On Thursday November 21st, at noon, students of Prague and elsewhere left the premises they had been occupying for four days, or in some cases longer. This action was the focus of a nation-wide ferment of resistance to policies of collaboration with the invader. A new phase of the struggle had started. But how did the students’ sit-in strike come about? Why was it such a surprise for all observers? And why, despite the inevitable deficiencies, was it so successful? Let us try to find some of the answers.

The whole country had been feeling sick. It was the third month since the invasion, the old popular leaders were still the same, but the confidence people used to have in them, the blind unquestioning confidence in them as individuals, started to wither away. The Moscow agreement on the ‘temporary’ stationing of foreign troops created the first doubts. Then the freedom of the press was further restricted. The most popular weeklies, Reporter and Politika, were stopped in November. Travelling abroad was to be made more difficult. In one sphere alone the policy of the pre-invasion period was allowed to continue without hindrance: the revisions of economic structure which the Russians had supposedly intervened to forestall. (The projected Employees’ Councils did fail to appear though). And to sum it all up, Gustav Husák, the Slovak party leader, voiced his theory on ‘the two periods of deformations in the party’—one before January 1968 and one after that date. In short, the leaders were making one compromise after another, and indeed it was not quite clear what they were forced to do and what was their own initiative.

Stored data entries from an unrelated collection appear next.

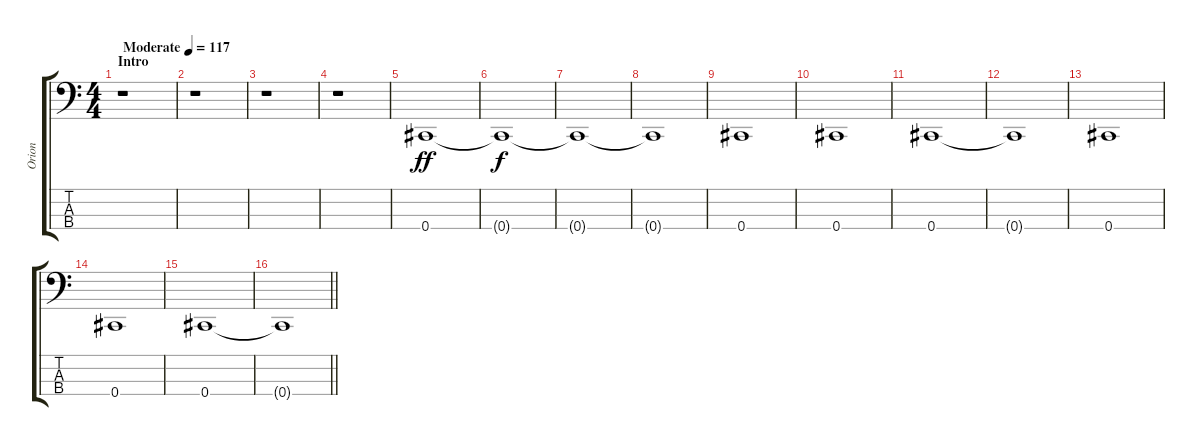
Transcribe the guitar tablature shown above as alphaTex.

\track ("Orion" "Orion") {instrument electricbassfinger}
\staff {score tabs}
\tuning (E2 B1 Gb1 Db1) {hide}
\ts (4 4)
\section ("" "Intro")
\tempo (117 "Moderate")
\clef f4
\ks c
r.1{dy ff instrument electricbassfinger} |
r.1 |
r.1 |
r.1 |
0.4.1{instrument slapbass1} |
0.4{t}.1{dy f} |
0.4{t}.1 |
0.4{t}.1 |
0.4.1 |
0.4.1 |
0.4.1 |
0.4{t}.1 |
0.4.1 |
0.4.1 |
0.4.1 |
\barLineRight lightlight
0.4{t}.1
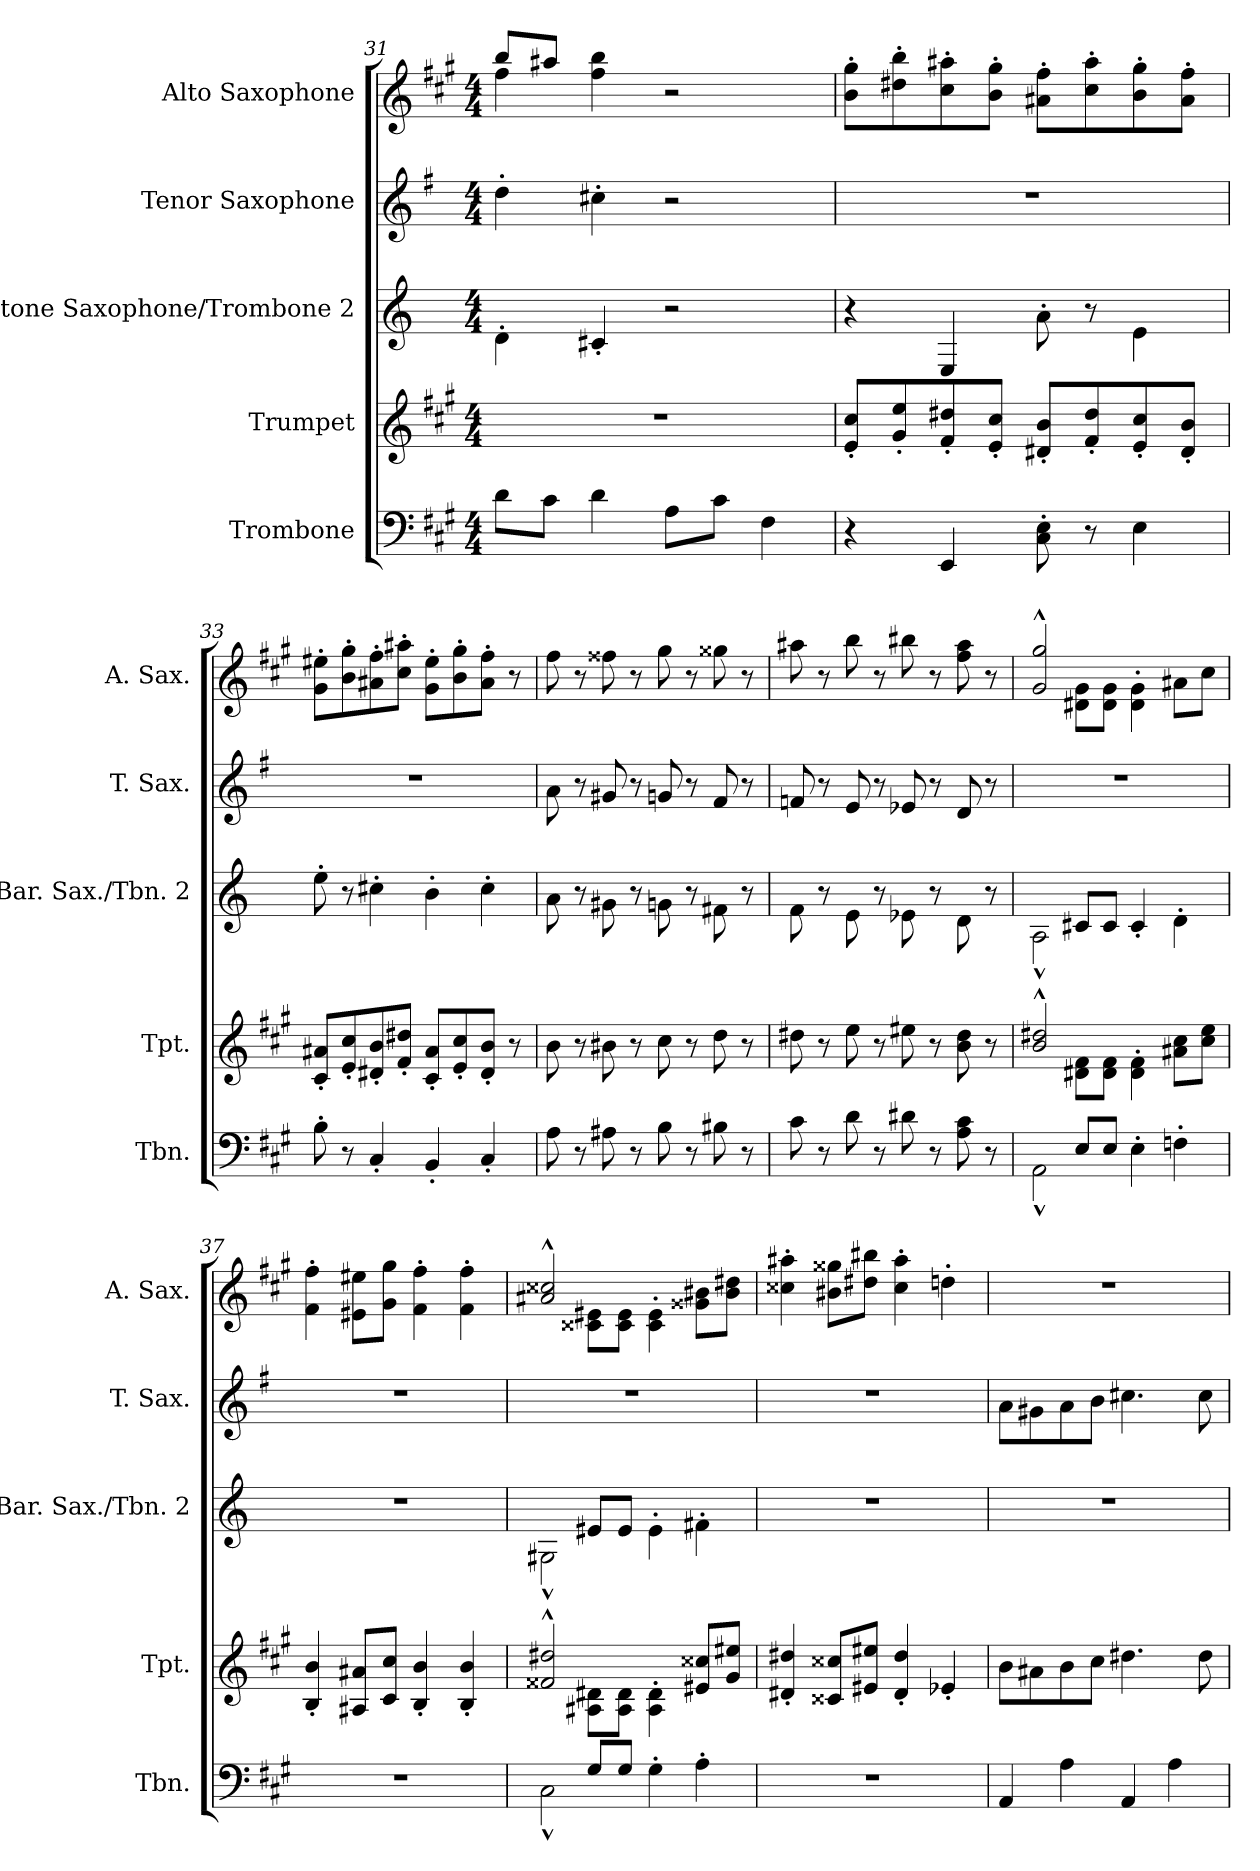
**kern	**kern	**kern	**kern	**kern
*part5	*part4	*part3	*part2	*part1
*staff5	*staff4	*staff3	*staff2	*staff1
*I"Trombone	*I"Trumpet	*I"Baritone Saxophone/Trombone 2	*I"Tenor Saxophone	*I"Alto Saxophone
*I'Tbn.	*I'Tpt.	*I'Bar. Sax./Tbn. 2	*I'T. Sax.	*I'A. Sax.
*clefF4	*clefG2	*clefG2	*clefG2	*clefG2
*	*ITrd1c2	*ITrd12c21	*ITrd8c14	*ITrd5c9
*k[f#c#g#]	*k[f#]	*k[]	*k[f#]	*k[]
*M4/4	*M4/4	*M4/4	*M4/4	*M4/4
=31	=31	=31	=31	=31
*	*	*	*	*^
8d\L	1r	4D'\	4d'\	8dd/L	4a\
8c#\J	.	.	.	8cc#X/J	.
4d\	.	4C#X'/	4c#X'\	4a\ 4dd\	2.ryy
8A\L	.	2r	2r	2r	.
8c#\J	.	.	.	.	.
4F#\	.	.	.	.	.
*	*	*	*	*v	*v
!!LO:PB:g=z
=32	=32	=32	=32	=32
4r	8d/' 8b/'L	4r	1r	8d\' 8b\'L
.	8f#/' 8dd/'	.	.	8f#X\' 8dd\'
4EE/	8e/' 8cc#X/'	4EE/	.	8e\' 8cc#X\'
.	8d/' 8b/'J	.	.	8d\' 8b\'J
8C#\' 8E\'	8c#X/' 8a/'L	8A'\	.	8c#X\' 8a\'L
8r	8e/' 8cc#/'	8r	.	8e\' 8cc#\'
4E\	8d/' 8b/'	4E\	.	8d\' 8b\'
.	8c#/' 8a/'J	.	.	8c#\' 8a\'J
=33	=33	=33	=33	=33
8B'\	8B/' 8g#X/'L	8e'\	1r	8B\' 8g#X\'L
8r	8d/' 8b/'	8r	.	8d\' 8b\'
4C#'/	8c#X/' 8a/'	4c#X'\	.	8c#X\' 8a\'
.	8e/' 8cc#X/'J	.	.	8e\' 8cc#X\'J
4BB'/	8B/' 8g#/'L	4B'\	.	8B\' 8g#\'L
.	8d/' 8b/'	.	.	8d\' 8b\'
4C#'/	8c#/' 8a/'J	4c#'\	.	8c#\' 8a\'J
.	8r	.	.	8r
=34	=34	=34	=34	=34
8A\	8a\	8A\	8A\	8a\
8r	8r	8r	8r	8r
8A#X\	8a#X\	8G#X\	8G#X/	8a#X\
8r	8r	8r	8r	8r
8B\	8b\	8Gn\	8Gn/	8b\
8r	8r	8r	8r	8r
8B#X\	8cc\	8F#X\	8F#/	8b#X\
8r	8r	8r	8r	8r
!!LO:LB:g=z
=35	=35	=35	=35	=35
8c#\	8cc#X\	8F\	8Fn/	8cc#X\
8r	8r	8r	8r	8r
8d\	8dd\	8E\	8E/	8dd\
8r	8r	8r	8r	8r
8d#X\	8dd#X\	8E-X\	8E-X/	8dd#X\
8r	8r	8r	8r	8r
8A\ 8c#\	8a\ 8cc#\	8D\	8D/	8a\ 8cc#\
8r	8r	8r	8r	8r
=36	=36	=36	=36	=36
*^	*^	*^	*	*^
4ryy	2AA^^\	2a/^^ 2cc#X/^^	4ryy	4rgyy	2AA^^\	1r	2B/^^ 2b/^^	4ryy
8E/L	.	.	8c#X\ 8e\L	8C#X/L	.	.	.	8F#X\ 8B\L
8E/J	.	.	8c#\ 8e\J	8C#/J	.	.	.	8F#\ 8B\J
4E'\	4ryy	4ryy	4c#\' 4e\'	4C#'/	4ryy	.	4ryy	4F#\' 4B\'
4ryy	4Fn'\	8g#X\ 8b\L	4ryy	4ryy	4D'\	.	8c#X\L	4ryy
.	.	8b\ 8dd\J	.	.	.	.	8e\J	.
*v	*v	*	*	*v	*v	*	*v	*v
*	*v	*v	*	*	*
=37	=37	=37	=37	=37
1r	4A/' 4a/'	1r	1r	4A\' 4a\'
.	8G#X/ 8g#X/L	.	.	8G#X\ 8g#X\L
.	8B/ 8b/J	.	.	8B\ 8b\J
.	4A/' 4a/'	.	.	4A\' 4a\'
.	4A/' 4a/'	.	.	4A\' 4a\'
=38	=38	=38	=38	=38
*^	*^	*^	*	*^
4ryy	2C#^^\	2e#X/^^ 2cc#X/^^	4ryy	4ryy	2GG#X^^\	1r	2c#X/^^ 2e#X/^^	4ryy
8G#/L	.	.	8G#X\ 8c#X\L	8E#X/L	.	.	.	8E#X\ 8G#X\L
8G#/J	.	.	8G#\ 8c#\J	8E#/J	.	.	.	8E#\ 8G#\J
4G#'\	4ryy	4ryy	4G#\' 4c#\'	4E#'\	4ryy	.	4ryy	4E#\' 4G#\'
4ryy	4A'\	8d#X/ 8b#X/L	4ryy	4ryy	4F#X'\	.	8B#X\ 8d#X\L	4ryy
.	.	8f#/ 8dd#X/J	.	.	.	.	8d#\ 8f#X\J	.
*v	*v	*	*	*v	*v	*	*v	*v
*	*v	*v	*	*	*
!!LO:PB:g=z
=39	=39	=39	=39	=39
1r	4c#X/' 4cc#X/'	1r	1r	4e#X\' 4cc#X\'
.	8B#X/ 8b#X/L	.	.	8d#X\ 8b#X\L
.	8d#X/ 8dd#X/J	.	.	8f#X\ 8dd#X\J
.	4c#/' 4cc#/'	.	.	4e#\' 4cc#\'
.	4d-X'/	.	.	4fn'\
=40	=40	=40	=40	=40
4AA/	8a\L	1r	8A\L	1r
.	8g#X\	.	8G#X\	.
4A\	8a\	.	8A\	.
.	8b\J	.	8B\J	.
4AA/	4.cc#X\	.	4.c#X\	.
4A\	.	.	.	.
.	8cc#\	.	8c#\	.
=	=	=	=	=
*-	*-	*-	*-	*-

The plenary session of the Central Committee of the Communist Party was scheduled for November 14th, and many people expected that things would be clarified there. It was expected that somebody would be calling a spade a spade—though it remained unclear who that somebody would be. The way in which the session had been postponed from week to week, and eventually from month to month, suggested a great tug-of-war behind the scenes, but details of this only rarely leaked out. Indeed anything was possible, from a wide offensive on the part of the activized and well-organized conservative forces to a consolidation by Dubcek and the centrists.

Young people had been continuously warned about the possible consequences of action in the streets. It was said that this could even bring the Russian troops back into the cities. But on October 28th, the 50th anniversary of the Czechoslovak Republic, crowds of teenagers spontaneously swarmed through the streets without anything happening.

Thus, in the second week of November, the prevailing atmosphere was one of expectation. Resolutions from all over the country were pouring into the Central Committee in support of the post-January political trend—but people had the bitter feeling that not much attention would be paid to them. This feeling certainly did not help to decrease the anxiety. And on the 17th students were to celebrate their International Students Day—the 38th anniversary of Czech Universities being closed down by the Nazis. What would the students do? Would they give in and endeavour merely to ‘survive’, as so many others in the country had done? We all vividly recalled how it had been, only a year ago, after the Strahov demonstration: everybody agitated at the brutality of the police, all authorities scared of another students’ appearance in the streets, and a helicopter circling round the University quarter of Prague. Now, however, things were different.

One thing was quite clear. We did not intend to be complicit with the course of events that had started to prevail in Czechoslovakia. We were determined to show in one way or another our opposition to what we call ‘the policy of the lesser evil’—‘the policy of concessions’. We were determined to carry on resistance. November 17th was clearly a marvellous opportunity, particularly in view of the Central Committee session which we expected to conclude just about then. We decided to go into action, into an action co-ordinated at least on the Prague level.

The idea actually sprung up from several sides. The radical faction among the Prague students started studying the possibilities of a demonstration as early as the beginning of November. Soon after, we heard from colleagues from Nitra in Central Slovakia, about their plan for a long-term strike in support of 15 points of theirs. These points corresponded to what we had wanted on the day of invasion—immediate convocation of the fourteenth party congress, the opening of discussion on the total withdrawal of troops, a ban on all illegal activity by the foreign forces, the removal of the neo-Stalinist bureaucrats, etc. Roughly at the same time preparations for a march through the cities, to commemorate the victims of 1939 and ‘all victims in the struggle for freedom of thought,’ were going on in several towns of Bohemia and Moravia, particularly in Liberec and Brno.